The Big Feast (1973)
8/10
Putting the 'f' into arthouse. (possible spoiler)
11 May 2000
Warning: Spoilers
The European arthouse movie, since the 50s at least, has been generally seen in opposition to Hollywood. Instead of relying on cartoonish genre, broad comedy and loud, violent action, it supposedly offers analysis, detail, character, critique, context, civilised intelligence. Crudely put, Hollywood appeals to the senses, European films to the mind.

LA GRANDE BOUFFE is an almost archetypally European movie - a Franco-Italian co-production, directed by a noted auteur, Marco Ferreri, and starring arguably the three greatest of all European actors, Marcello Mastroianni, Michel Piccoli and Phillipe Noiret. It features allusions to philosophy, art history and literature, and is confined, Bunuel-like, to the single set of a decaying town mansion. It is also about four middle-aged men stuffing themselves to death, blocking toilets until they messily explode, and, er, breaking wind.

Ferreri treats his theme of excess - food, sex, self-pity - with an almost Oriental restraint, matching lengthy, static long shots so dense with detail and so darkly lit that it's often difficult to make anything out, to extreme close-ups, pitilessly exposing yet also strangely moving: a bit like Ozu filming Fellini.

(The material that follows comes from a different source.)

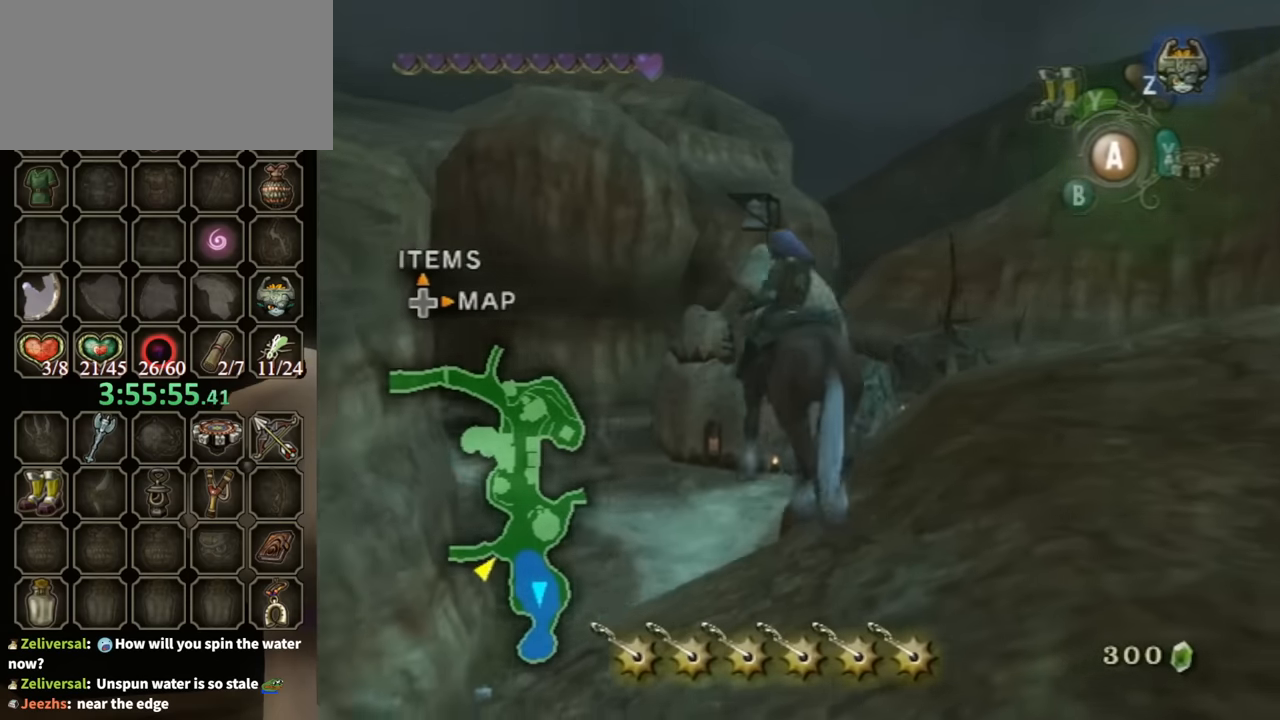
{"buttons": [], "left_stick": "up-left", "right_stick": "center", "events": [[133, "left_stick", "up"], [400, "left_stick", "up-left"]]}
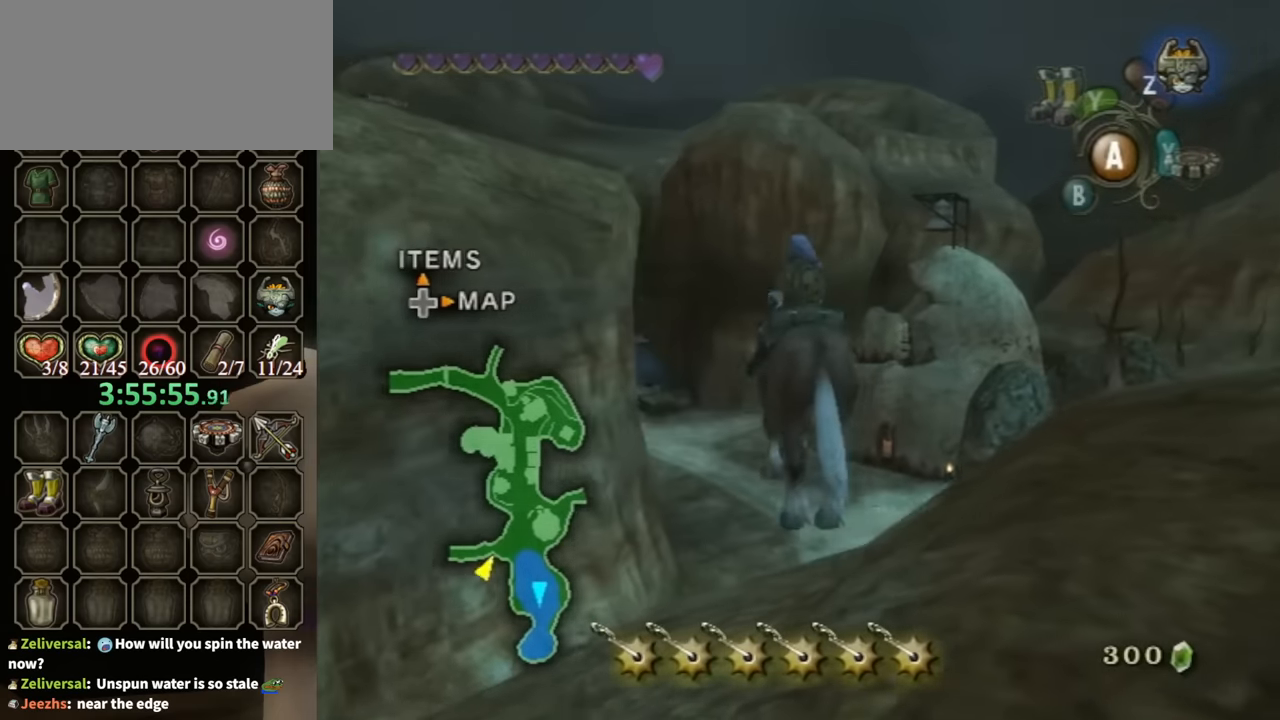
{"buttons": [], "left_stick": "up-right", "right_stick": "center", "events": [[233, "left_stick", "up-right"]]}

It's hard to know how to recommend this film - and I do, very strongly. Four professionals - a cook, a pilot, a TV producer and a judge - convene at the latter's unused mansion to spend a weekend non-stop eating a prodigiously elaborate feast made from the choicest meats: many prospective meals are walking about in the garden.

We gradually learn that they have come here to die, but Marcello is unable to continue without sex, so they hire some prostitutes, as well as inviting a local, seemingly innocent, teacher, who is soon revealed to have appetites equal to any of the men. And so the men eat. And eat. And eat. They sometimes have sex, watch antique 'erotic' slides, drive cars, get sick. But mostly they eat. They even have competitions to see who can eat the fastest.

This, ironically, does not sound very appetising for the viewer. There is no narrative drive for instance - any conflict possibly brought by the pure, innocent Andrea, a symbol of life in an atmosphere of decay, to whom Phillipe proposes marriage, are quickly dashed by her own taste for depravity. The men decide to die, and we watch them do it. The film begins with a methodical introduction to all four characters, and ends as methodically picking each one off.

So what is the film about? Is it an allegory - a group of fairly representative French bourgeois gathered in a knackered mansion with a sparse, dying garden, might suggest so. But an allegory of what? The decline of French masculinity, patriarchy, capitalism? The judge and TV producer especially are examples of the most powerful, potentially corrupting forces in Western society, the law and the media. The women all escape and survive, although the closing shot of Andrea returning to the home is highly ambiguous.

BOUFFE is very Bunuellian, from the EXTERMINATING ANGEL-like idea of bourgeoisie trapped in a mansion (figured in the inability of Marcello to leave in his sportscar, doomed to drive up and down the avenue), to the profusion of animals, observing the men's descent into bestiality, as they grunt and hoot and growl, and become fatal slaves to their appetites. Is it a study in decadence - there are many shots framed like grotesque parodies of Renaissance paintings; that optimistic project is flatulently shot here. There are allusions made to both Boileau - the father of French neo-classicism - and Brillat-Savarin, whose Physiognomy of Taste is a famous combination of philosophy and gastronomy which the four men take to nihilistic limits. Is it a death knell of film, as the parody of Don Corleone suggests, as four old men watch slides like a corruption of early cinema?

I don't know. But for me the pleasures were many. The home itself, stuffed with so much bric-a-brac you can barely make out the characters. The fragmentary motifs returning in the coolly formal style - the replaying of certain scenes and shots; the repetition of the inchoate, beautiful, yearning tango music, which is connected to one character but shifts as he becomes a ghost. The museum of the dead culminating in the extraordinary, triangular shot of the sprawled Ugo, with Marcello and Michel behind him. The limitless, ingenious, grotesque variations on sex and food. The gross comedy. The genius compositions. The colours. The sight of three actors who have starred in some of the 20th century's supreme artistic achievements running from faecal rivers, and putting the rump back into rumpo.